Inside the Philharmonic Music Room, just looking around, and it’s a night for the lifers. Faded band T-shirts aplenty, with the winner being the gentleman sporting the Einstürzende Neubauten tee which looks like it was pulled from the same skip as most of the instruments the German experimentalists sourced 40 years ago. Awesome.
Tonight, support comes from duo, Forgetting You Is Like Breathing Water, who have been along for the ride on the back of their self-titled debut released last year. In what goes to go down a treat, trumpeter Will Evans and multi-instrumentalist, Theo Trump, bathe the audience in the kind of off-kilter noise only a band on the Unheard of Hope roster can offer. Perhaps a leftfield choice as a Throwing Muses support act, but with a curious audience in tow, the duo may have picked some new disciples.

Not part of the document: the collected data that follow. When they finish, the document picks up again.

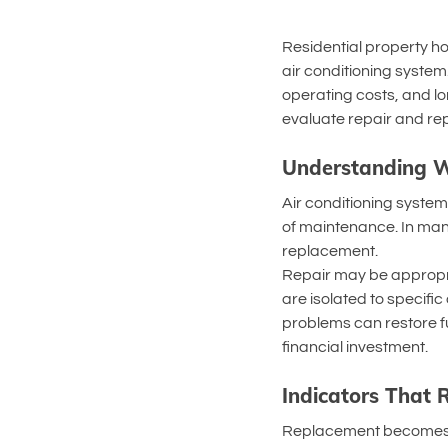
Residential property ho
air conditioning syste
operating costs, and lo
evaluate repair and rep
Understanding W
Air conditioning system
of maintenance. In man
replacement.
Repair may be appropria
are isolated to specifi
problems can restore fu
financial investment.
Indicators That
Replacement becomes a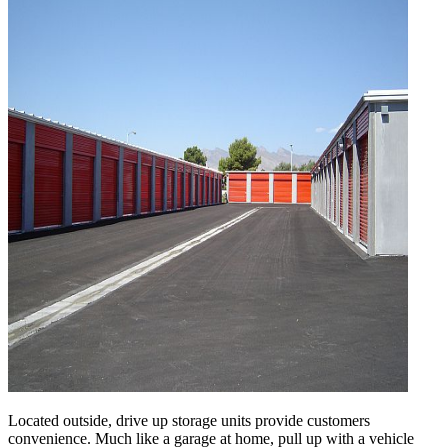
Located outside, drive up storage units provide customers
convenience. Much like a garage at home, pull up with a vehicle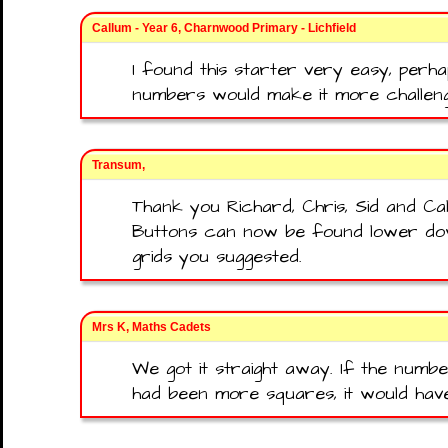
Callum - Year 6, Charnwood Primary - Lichfield
I found this starter very easy, per
numbers would make it more challeng
Transum,
Thank you Richard, Chris, Sid and C
Buttons can now be found lower do
grids you suggested.
Mrs K, Maths Cadets
We got it straight away. If the numb
had been more squares, it would hav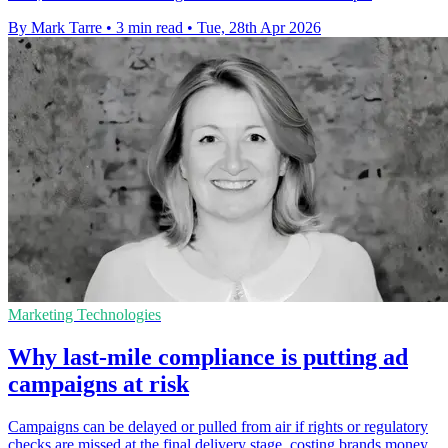
By Mark Tarre
•
3 min read
•
Tue, 28th Apr 2026
Marketing Technologies
Why last-mile compliance is putting ad
campaigns at risk
Campaigns can be delayed or pulled from air if rights or regulatory
checks are missed at the final delivery stage, costing brands money.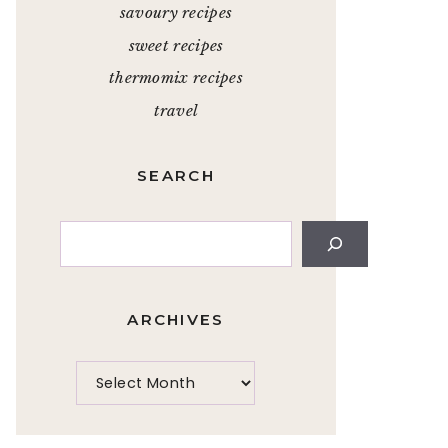
savoury recipes
sweet recipes
thermomix recipes
travel
SEARCH
Search
ARCHIVES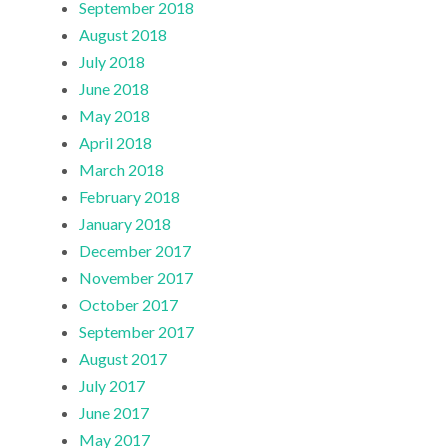
September 2018
August 2018
July 2018
June 2018
May 2018
April 2018
March 2018
February 2018
January 2018
December 2017
November 2017
October 2017
September 2017
August 2017
July 2017
June 2017
May 2017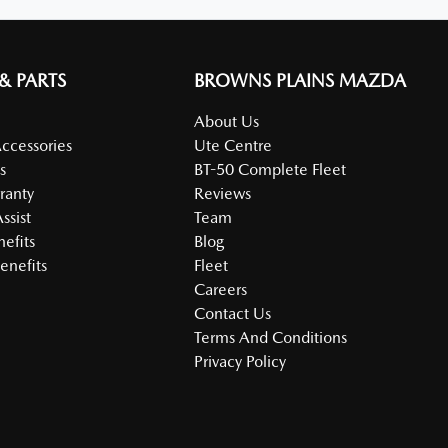
 & PARTS
BROWNS PLAINS MAZDA
About Us
Accessories
Ute Centre
s
BT-50 Complete Fleet
ranty
Reviews
ssist
Team
nefits
Blog
enefits
Fleet
Careers
Contact Us
Terms And Conditions
Privacy Policy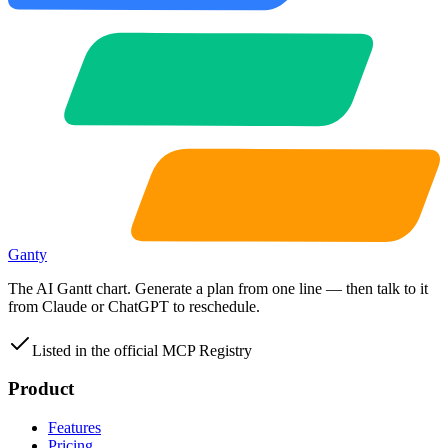
Ganty
The AI Gantt chart. Generate a plan from one line — then talk to it
from Claude or ChatGPT to reschedule.
Listed in the official MCP Registry
Product
Features
Pricing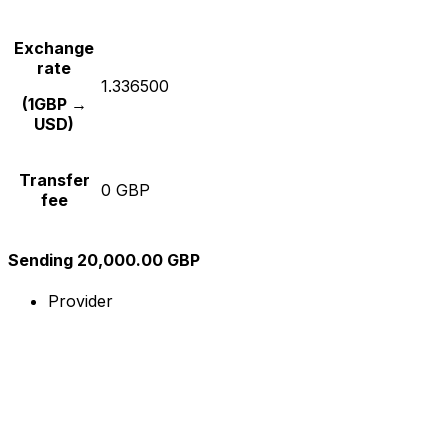
Exchange
rate
1.336500
(1GBP →
USD)
Transfer
0 GBP
fee
Sending 20,000.00 GBP
Provider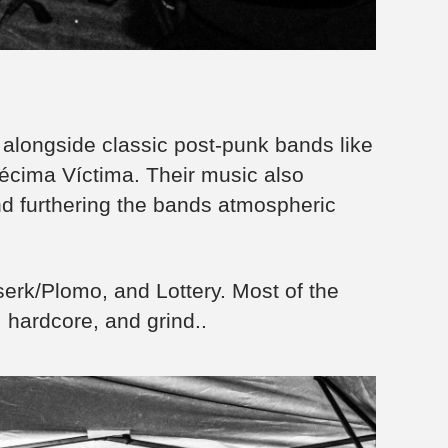
alongside classic post-punk bands like
cima Víctima. Their music also
d furthering the bands atmospheric
rserk/Plomo, and Lottery. Most of the
, hardcore, and grind..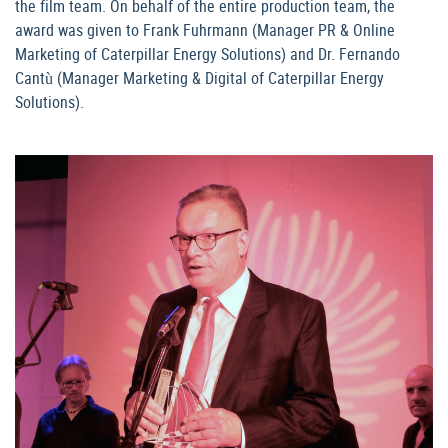
the film team. On behalf of the entire production team, the
award was given to Frank Fuhrmann (Manager PR & Online
Marketing of Caterpillar Energy Solutions) and Dr. Fernando
Cantù (Manager Marketing & Digital of Caterpillar Energy
Solutions).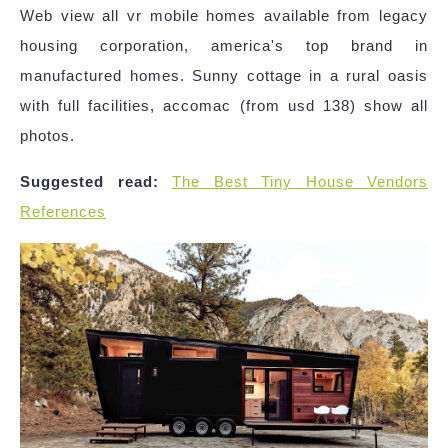
Web view all vr mobile homes available from legacy
housing corporation, america's top brand in
manufactured homes. Sunny cottage in a rural oasis
with full facilities, accomac (from usd 138) show all
photos.
Suggested read:
The Best Tiny House Vendors
References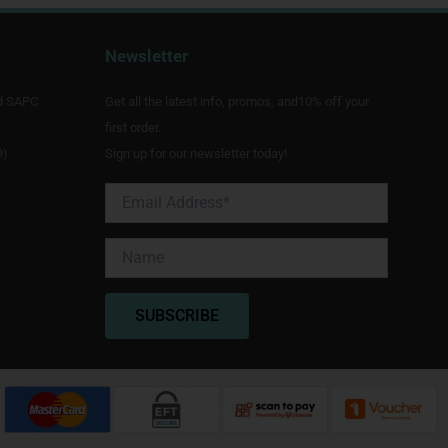
Newsletter
d SAPC
Get all the latest info, promos, and10% off your
first order.
9)
Sign up for our newsletter today!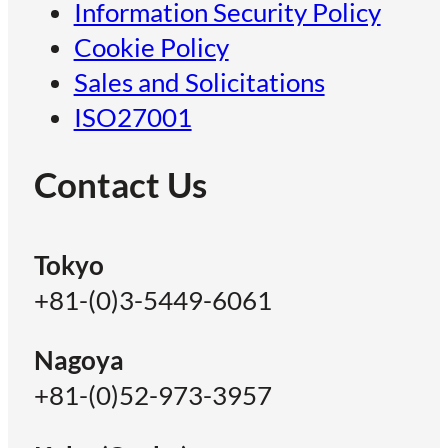
Information Security Policy
Cookie Policy
Sales and Solicitations
ISO27001
Contact Us
Tokyo
+81-(0)3-5449-6061
Nagoya
+81-(0)52-973-3957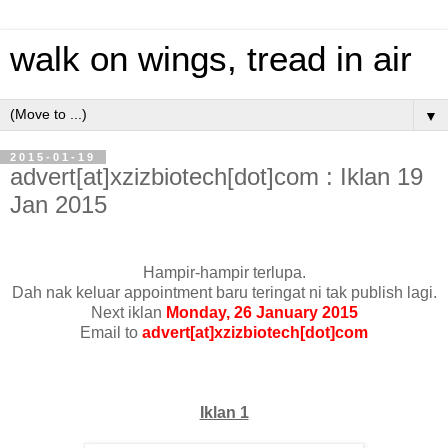
walk on wings, tread in air
▼
2015-01-19
advert[at]xzizbiotech[dot]com : Iklan 19
Jan 2015
Hampir-hampir terlupa.
Dah nak keluar appointment baru teringat ni tak publish lagi.
Next iklan
Monday, 26 January 2015
Email to
advert[at]xzizbiotech[dot]com
Iklan 1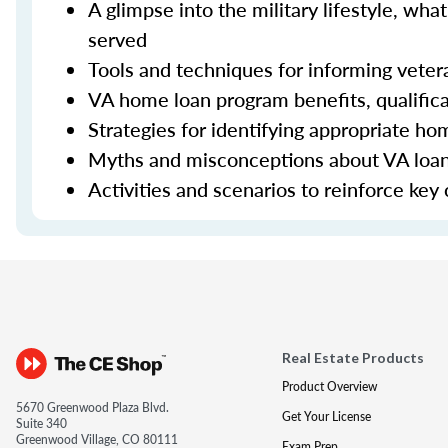
A glimpse into the military lifestyle, w
served
Tools and techniques for informing veter
VA home loan program benefits, qualifica
Strategies for identifying appropriate h
Myths and misconceptions about VA loa
Activities and scenarios to reinforce key
Real Estate Products
Product Overview
5670 Greenwood Plaza Blvd.
Get Your License
Suite 340
Greenwood Village, CO 80111
Exam Prep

It’s not long before we are greeted by the night’s main attraction. The current Throwing Muses itineration, seeing Hersh joined by Fred Abong on drums, her son Dylan on bass, and cellist Pete Harvey. As the band enter the stage to much adulation, soon they launch into their work with one of the first jewels from the Moonlight Concessions crown, Theremini.

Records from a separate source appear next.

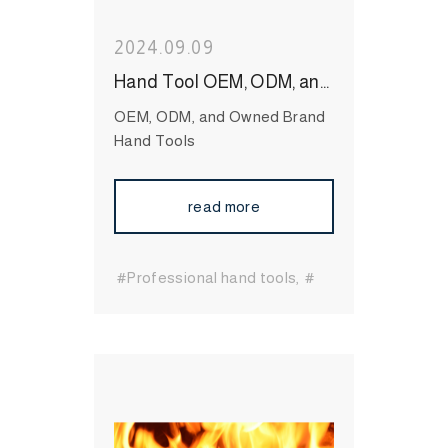
2024.09.09
Hand Tool OEM, ODM, and Owned Brand: Exploring Taiwan’s Role as a Global Leader
OEM, ODM, and Owned Brand
Hand Tools
read more
#Professional hand tools
#
Essential hand tools
#durable hand tools
#Long-
Lasting Hand Tools
#International Hand Tool
Supplier
#bit socket
#Wrenches
#Socket
#Hand
Tool
#MIT Hand Tool
#Hand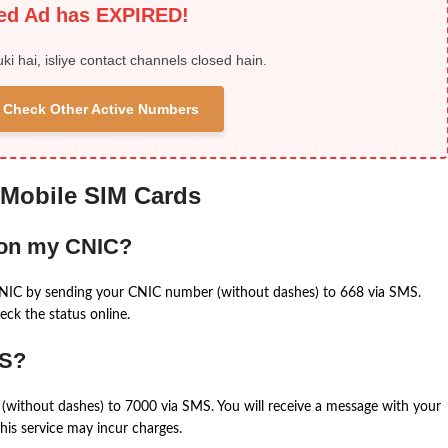
ied Ad has EXPIRED!
uki hai, isliye contact channels closed hain.
 & Check Other Active Numbers
 Mobile SIM Cards
 on my CNIC?
CNIC by sending your CNIC number (without dashes) to 668 via SMS.
eck the status online.
MS?
(without dashes) to 7000 via SMS. You will receive a message with your
is service may incur charges.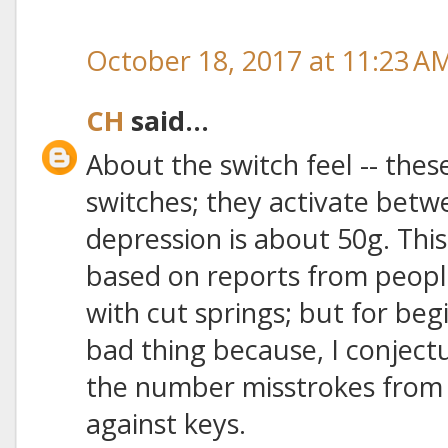
October 18, 2017 at 11:23 A
CH
said...
About the switch feel -- thes
switches; they activate betw
depression is about 50g. This
based on reports from peopl
with cut springs; but for be
bad thing because, I conject
the number misstrokes from 
against keys.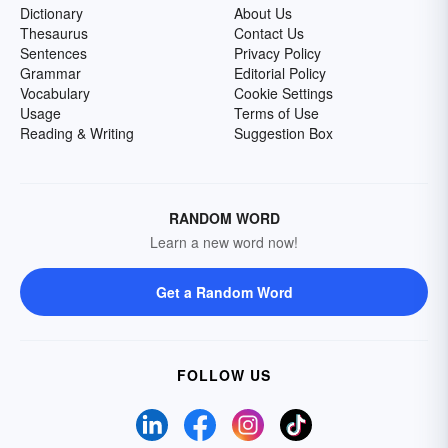
Dictionary
About Us
Thesaurus
Contact Us
Sentences
Privacy Policy
Grammar
Editorial Policy
Vocabulary
Cookie Settings
Usage
Terms of Use
Reading & Writing
Suggestion Box
RANDOM WORD
Learn a new word now!
Get a Random Word
FOLLOW US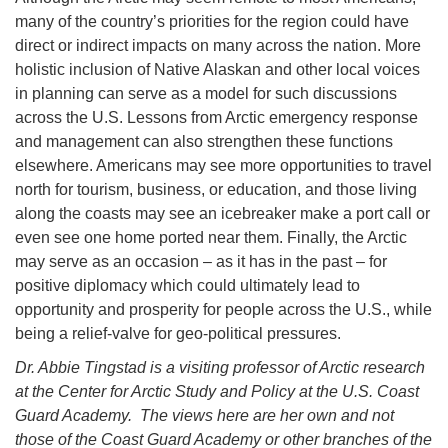
many of the country’s priorities for the region could have
direct or indirect impacts on many across the nation. More
holistic inclusion of Native Alaskan and other local voices
in planning can serve as a model for such discussions
across the U.S. Lessons from Arctic emergency response
and management can also strengthen these functions
elsewhere. Americans may see more opportunities to travel
north for tourism, business, or education, and those living
along the coasts may see an icebreaker make a port call or
even see one home ported near them. Finally, the Arctic
may serve as an occasion – as it has in the past – for
positive diplomacy which could ultimately lead to
opportunity and prosperity for people across the U.S., while
being a relief-valve for geo-political pressures.
Dr. Abbie Tingstad is a visiting professor of Arctic research
at the Center for Arctic Study and Policy at the U.S. Coast
Guard Academy. The views here are her own and not
those of the Coast Guard Academy or other branches of the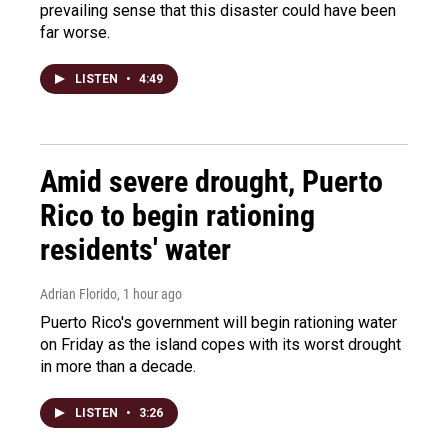
prevailing sense that this disaster could have been
far worse.
LISTEN
•
4:49
Amid severe drought, Puerto
Rico to begin rationing
residents' water
Adrian Florido
, 1 hour ago
Puerto Rico's government will begin rationing water
on Friday as the island copes with its worst drought
in more than a decade.
LISTEN
•
3:26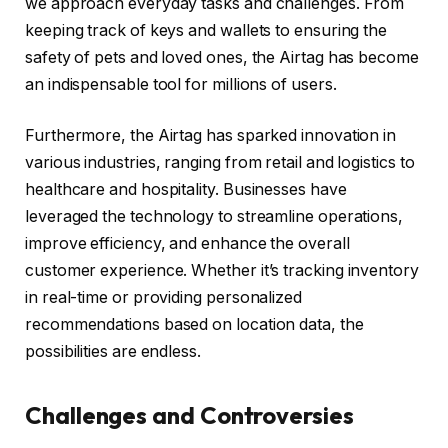
we approach everyday tasks and challenges. From
keeping track of keys and wallets to ensuring the
safety of pets and loved ones, the Airtag has become
an indispensable tool for millions of users.
Furthermore, the Airtag has sparked innovation in
various industries, ranging from retail and logistics to
healthcare and hospitality. Businesses have
leveraged the technology to streamline operations,
improve efficiency, and enhance the overall
customer experience. Whether it’s tracking inventory
in real-time or providing personalized
recommendations based on location data, the
possibilities are endless.
Challenges and Controversies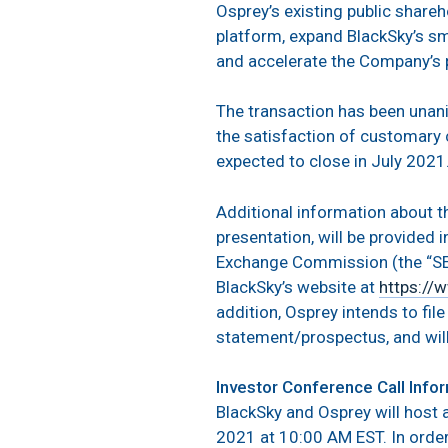
Osprey’s existing public share
platform, expand BlackSky’s sm
and accelerate the Company’s 
The transaction has been unani
the satisfaction of customary c
expected to close in July 2021
Additional information about 
presentation, will be provided 
Exchange Commission (the “SEC
BlackSky’s website at
https://
addition, Osprey intends to fil
statement/prospectus, and will
Investor Conference Call Info
BlackSky and Osprey will host 
2021 at 10:00 AM EST. In order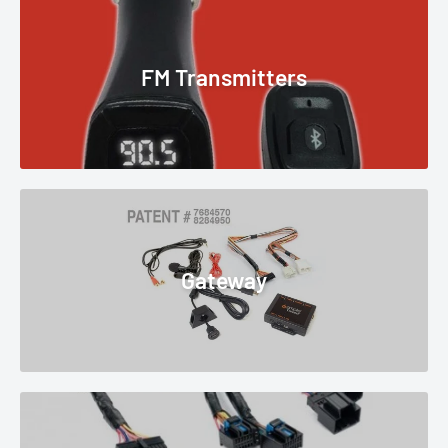
FM Transmitters
Gateway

Instantly, it reminds me of bands touring on new albums, which in most cases they actually don’t, instead opting to shoehorn three or four new songs in amongst past glories. Supposed victory laps that are more like a limp. Not Throwing Muses, though. Hersh, harbouring a fierce belief in the new material she has written, and so she should. Moonlight Concessions, one of the year’s top records and having spent a career injecting homespun warmth into alt-rock like no other, the latest Throwing Muses statement feels like the most defining one.

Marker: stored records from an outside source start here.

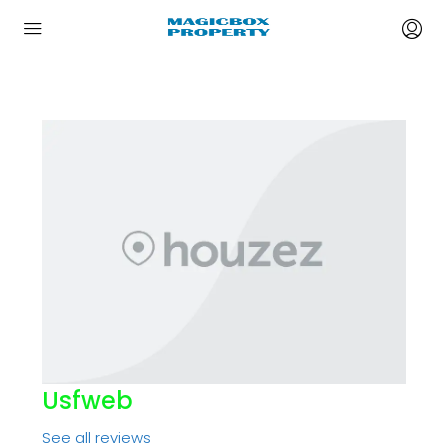
Usfweb
See all reviews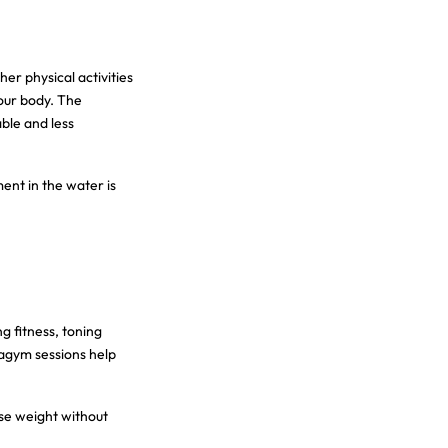
er physical activities
our body. The
ble and less
nt in the water is
g fitness, toning
uagym sessions help
ose weight without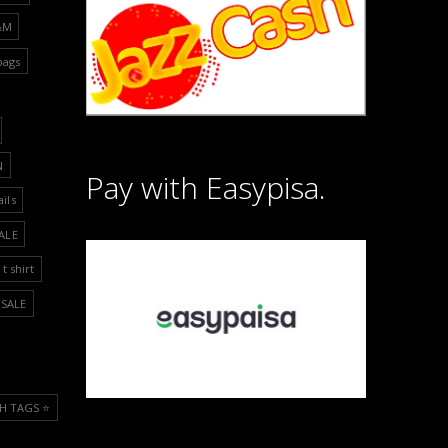
&M
bags
N
Pay with Easypisa.
ails
ALE
t shirt
SALE
H TAGS ⭐️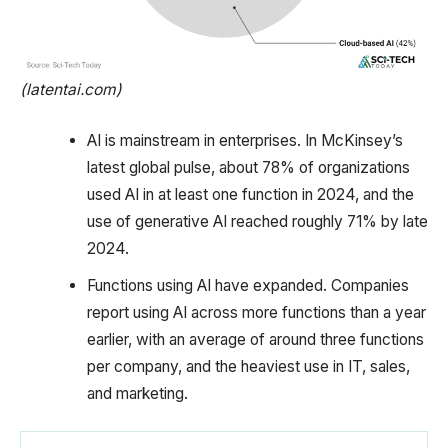
(latentai.com)
AI is mainstream in enterprises. In McKinsey’s
latest global pulse, about 78% of organizations
used AI in at least one function in 2024, and the
use of generative AI reached roughly 71% by late
2024.
Functions using AI have expanded. Companies
report using AI across more functions than a year
earlier, with an average of around three functions
per company, and the heaviest use in IT, sales,
and marketing.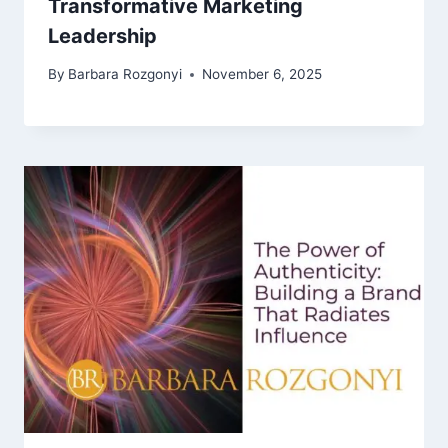
Transformative Marketing
Leadership
By
Barbara Rozgonyi
November 6, 2025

And that evidence is solidified tonight. In-between old favourites Counting Backwards, Soap and Water (played at unhinged, bullet-train speed) and one of the night’s many brilliant flashes, Limbo, tonight is positively heavy with the band’s last three full-length release, led by 2013’s Purgatory Paradise (the swirling road-trip alt-rock of Sunray Venus being the pick of the bunch), 2020’s glorious slow burn that is Sun Racket and, of course, Moonlight Concessions.
Where the latter is concerned, the songs maintain the spirit and power in this room as they do on record. Hersh’s work is fierce. Her gaze, like a laser beam trained to a spot at the back of the room, as her husky roar explodes with raucous energy felt by everyone in the audience. (Especially the giddy bloke at the front, who, for the most part, is in fits of incoherent hysteria, which the band kindly indulge in-between their songs.)
It’s all here. The sunroof sway of Summer of Love; the hypnotic chug of South Coast; the achingly beautiful Sally’s Beauty; the highwire drama of Albatross and, of course, Moonlight Concessions’ dirge-laden eponymous song in which the band closes with. All like wonderful diaristic half-thoughts that slowly morph into stories that radiate with a warmth and honesty only Kristin Hersh can harness. These songs, quite simply, among the best in the Throwing Muses canon.
Encores can go either way, but with Shark Throwing Muses ensure that this victory lap remains in full stride in what is a beautiful collision between grunge and alt-rock. Then there’s Bright Yellow Gun, and amid the flurry of material the band has dispatched tonight, criminally it’s a song you almost forget about until the first notes ring off Hersh’s guitar – performed with the same brawn and gusto as the day it was released, closing the curtain on this night of triumph.
A vibe machine of both past and present, Throwing Muses deliver one of the most emphatic live performances of the year. It’s that simple. Kristin Hersh, a one-woman army in what is undoubtedly the year of Throwing Muses.